I have trusted in the Lord

and have not faltered.

2Test me, Lord, and try me,

examine my heart and my mind;

3for I have always been mindful of your unfailing love

and have lived in reliance on your faithfulness.

4I do not sit with the deceitful,

nor do I associate with hypocrites.

5I abhor the assembly of evildoers

and refuse to sit with the wicked.

6I wash my hands in innocence,

and go about your altar, Lord,

7proclaiming aloud your praise

and telling of all your wonderful deeds.

(Psalm 26:1-7 NIV)

Thought for the Day:

We know David’s life story; his childhood steeped in shepherding and reflecting on God, his faith based gangly teenage faith based war on Goliath, his rise to General in Saul’s army, and his faith based defense of his own paranoid king. It is no wonder that he wrote a Psalm like this- before he became one of the “deceitful, wicked, evildoer, hypocrites”! His adulterous affair with the married Bathsheeba and the cynical disposing of her honourable husband under cover of the warfront took even David by surprise (see his Ps 51)

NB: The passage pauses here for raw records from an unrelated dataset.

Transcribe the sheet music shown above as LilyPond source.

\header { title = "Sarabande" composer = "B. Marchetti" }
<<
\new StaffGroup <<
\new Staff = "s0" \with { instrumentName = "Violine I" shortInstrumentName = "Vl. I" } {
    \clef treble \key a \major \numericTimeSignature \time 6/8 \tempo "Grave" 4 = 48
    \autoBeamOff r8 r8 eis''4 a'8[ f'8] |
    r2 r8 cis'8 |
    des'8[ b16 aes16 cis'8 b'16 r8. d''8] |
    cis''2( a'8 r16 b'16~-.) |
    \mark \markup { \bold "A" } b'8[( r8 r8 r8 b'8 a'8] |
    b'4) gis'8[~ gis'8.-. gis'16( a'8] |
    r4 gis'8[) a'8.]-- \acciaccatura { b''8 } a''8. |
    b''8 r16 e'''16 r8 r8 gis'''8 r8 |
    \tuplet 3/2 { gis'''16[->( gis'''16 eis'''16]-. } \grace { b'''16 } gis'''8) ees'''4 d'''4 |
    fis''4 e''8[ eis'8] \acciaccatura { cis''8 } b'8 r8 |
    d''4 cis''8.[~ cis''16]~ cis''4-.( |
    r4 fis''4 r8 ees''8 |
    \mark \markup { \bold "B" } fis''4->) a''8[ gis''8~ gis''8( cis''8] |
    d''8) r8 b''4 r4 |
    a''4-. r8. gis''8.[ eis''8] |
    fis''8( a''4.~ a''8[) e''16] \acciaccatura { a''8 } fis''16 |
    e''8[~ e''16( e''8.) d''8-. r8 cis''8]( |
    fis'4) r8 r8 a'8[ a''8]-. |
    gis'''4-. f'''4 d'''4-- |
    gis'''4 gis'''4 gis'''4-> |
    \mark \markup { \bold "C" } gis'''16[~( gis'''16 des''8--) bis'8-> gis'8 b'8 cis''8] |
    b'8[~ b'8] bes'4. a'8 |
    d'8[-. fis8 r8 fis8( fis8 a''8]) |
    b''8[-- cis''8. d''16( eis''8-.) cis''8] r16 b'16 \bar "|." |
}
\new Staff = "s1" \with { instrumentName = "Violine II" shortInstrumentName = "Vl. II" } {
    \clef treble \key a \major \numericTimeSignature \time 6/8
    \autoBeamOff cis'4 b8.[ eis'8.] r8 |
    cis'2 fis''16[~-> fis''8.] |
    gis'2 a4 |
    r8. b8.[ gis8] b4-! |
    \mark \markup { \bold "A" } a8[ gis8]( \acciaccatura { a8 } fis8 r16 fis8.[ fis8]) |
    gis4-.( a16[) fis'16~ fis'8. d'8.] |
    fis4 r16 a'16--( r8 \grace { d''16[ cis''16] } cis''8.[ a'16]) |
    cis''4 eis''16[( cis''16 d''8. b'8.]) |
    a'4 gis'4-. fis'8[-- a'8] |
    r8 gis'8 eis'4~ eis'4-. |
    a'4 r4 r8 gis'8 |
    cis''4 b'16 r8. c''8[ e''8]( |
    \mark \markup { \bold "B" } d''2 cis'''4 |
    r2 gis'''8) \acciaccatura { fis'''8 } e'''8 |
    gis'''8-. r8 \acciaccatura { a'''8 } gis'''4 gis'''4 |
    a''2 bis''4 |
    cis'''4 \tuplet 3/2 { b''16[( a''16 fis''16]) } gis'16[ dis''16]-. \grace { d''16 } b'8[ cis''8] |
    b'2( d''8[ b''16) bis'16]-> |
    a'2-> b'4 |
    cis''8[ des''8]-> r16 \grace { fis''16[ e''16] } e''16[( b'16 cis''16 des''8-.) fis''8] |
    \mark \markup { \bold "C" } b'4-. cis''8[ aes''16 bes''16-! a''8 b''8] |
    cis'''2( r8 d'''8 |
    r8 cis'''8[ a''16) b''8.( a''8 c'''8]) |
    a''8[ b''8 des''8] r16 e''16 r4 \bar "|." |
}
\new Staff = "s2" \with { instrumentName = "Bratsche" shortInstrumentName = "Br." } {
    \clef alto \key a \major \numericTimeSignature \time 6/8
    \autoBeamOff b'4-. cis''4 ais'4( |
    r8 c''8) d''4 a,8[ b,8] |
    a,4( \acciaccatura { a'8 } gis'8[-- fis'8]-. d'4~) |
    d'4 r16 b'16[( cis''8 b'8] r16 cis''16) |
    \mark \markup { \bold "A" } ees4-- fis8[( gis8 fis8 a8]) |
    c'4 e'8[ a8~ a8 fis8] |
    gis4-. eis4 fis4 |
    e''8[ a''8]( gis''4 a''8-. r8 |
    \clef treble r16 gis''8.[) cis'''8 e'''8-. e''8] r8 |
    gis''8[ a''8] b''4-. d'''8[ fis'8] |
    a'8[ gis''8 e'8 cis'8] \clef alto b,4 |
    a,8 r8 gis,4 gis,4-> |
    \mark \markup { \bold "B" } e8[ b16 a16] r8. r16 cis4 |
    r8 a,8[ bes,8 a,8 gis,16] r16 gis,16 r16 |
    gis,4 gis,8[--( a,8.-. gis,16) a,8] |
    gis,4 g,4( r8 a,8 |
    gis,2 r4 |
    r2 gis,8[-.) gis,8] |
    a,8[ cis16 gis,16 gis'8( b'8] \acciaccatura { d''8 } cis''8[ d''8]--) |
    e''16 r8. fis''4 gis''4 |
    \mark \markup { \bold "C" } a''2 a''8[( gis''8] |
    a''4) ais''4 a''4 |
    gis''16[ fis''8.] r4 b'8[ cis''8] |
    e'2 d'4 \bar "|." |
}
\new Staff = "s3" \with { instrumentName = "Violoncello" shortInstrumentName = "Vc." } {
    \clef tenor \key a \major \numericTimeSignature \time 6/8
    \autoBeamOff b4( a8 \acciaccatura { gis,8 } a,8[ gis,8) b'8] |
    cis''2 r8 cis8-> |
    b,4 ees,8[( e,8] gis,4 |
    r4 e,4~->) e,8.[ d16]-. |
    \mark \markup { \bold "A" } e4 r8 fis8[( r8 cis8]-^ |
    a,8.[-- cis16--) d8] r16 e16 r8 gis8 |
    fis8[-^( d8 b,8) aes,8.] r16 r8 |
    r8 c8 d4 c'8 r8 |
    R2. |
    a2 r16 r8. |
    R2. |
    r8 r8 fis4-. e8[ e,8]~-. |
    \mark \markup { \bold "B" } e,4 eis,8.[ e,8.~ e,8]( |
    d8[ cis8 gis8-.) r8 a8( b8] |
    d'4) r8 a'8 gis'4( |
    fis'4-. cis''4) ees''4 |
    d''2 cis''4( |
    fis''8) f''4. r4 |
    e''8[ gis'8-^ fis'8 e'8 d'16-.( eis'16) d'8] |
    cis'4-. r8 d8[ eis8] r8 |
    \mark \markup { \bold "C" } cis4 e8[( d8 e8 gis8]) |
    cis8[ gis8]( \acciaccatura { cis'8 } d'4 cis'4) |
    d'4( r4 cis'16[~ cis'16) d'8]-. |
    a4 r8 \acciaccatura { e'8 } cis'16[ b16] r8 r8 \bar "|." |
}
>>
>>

It is a very human thing to do. It begins when we demonise people who do bad things. In our arrogance we assume that they are not like us, that there is something different about them, that they (and not us) have a quality called ‘wickedness’ about them that makes them do what they do. And because we don’t have this quality we are safe from ever doing what they do.

The Editor who collected all the five Psalms collections together into one book 2500 years ago knew that the composer of Ps 26 was the composer of Ps 51. When read together they give a much fuller understanding of what it is to be human.

When read together we begin to gain self-awareness.